Released in 2021, this handheld unit features a built-in photogrammetry capability, 22 crossed blue lasers, a single laser for deep pockets, 7 parallel lines for fine detail scanning on small parts, and 12 infrared parallel lasers specifically aimed at large parts.
KScan Magic can be fitted with a portable CMM probe, with point repeatability of 0.03mm, allowing users to measure holes, hidden points and hard-to-access features.
The HandySCAN Silver Series comes in two models: the 307 and the 700. The 307 offers accuracy down to 0.04mm and a resolution of 0.1 mm. The 700 offers accuracy down to 0.03mm and resolution of 0.05mm.
HandyScan 3D Silver features seven red laser crosses, which allow scanning in most light situations and of most materials, including dark and reflective ones. Thanks to in-built optical reflectors, it can triangulate positions, so there is no need for external tracking or targets.
Go!Scan is Creaform’s top product in the category of handheld scanners aimed at professional users. The ergonomic design features four inline cameras for faster 3D scanning and colour acquisition. Dynamic referencing technology allows users to hold an object with positioning targets on it and move it around during scanning. Files are captured using 99 white-light scanning lines.
HandyScan 3D Black Series scanners use a laser triangulation technology with nine blue lasers in the standard model and 11 in the elite model. Weighing a featherweight 940g, the scanners have a resolution of 0.025mm. Like the Go!Scan Spark, they come equipped with Creaform’s own VXelements software to produce CAD-ready data.

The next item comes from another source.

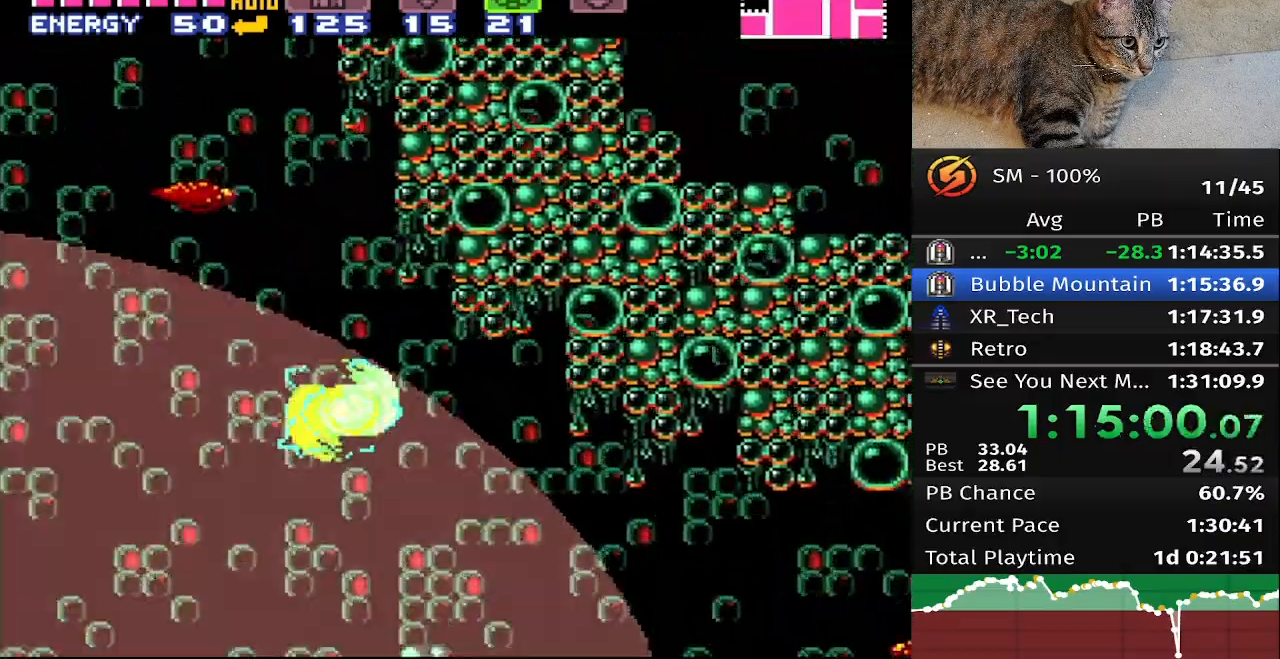
{"buttons": ["DPAD_RIGHT"], "events": []}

For users with a more generous budget, T-Scan Hawk by Zeiss offers an advanced laser triangulation system and high accuracy. It works on dark and reflective surfaces and even deep pockets. It has 3 scanning modes: red crosses mode, for scanning large sections; single red line mode, when the scan requires precision (good for hard-to-reach areas); and finally, blue lines mode, for scanning dark, shiny or reflective surfaces.
With its 5.5-inch touchscreen, Leo enables a user to monitor a scan as they go, with no need for a computer. The device uses vertical-cavity surface-emitting laser (VCSEL) structured light, which works well even in low lighting conditions.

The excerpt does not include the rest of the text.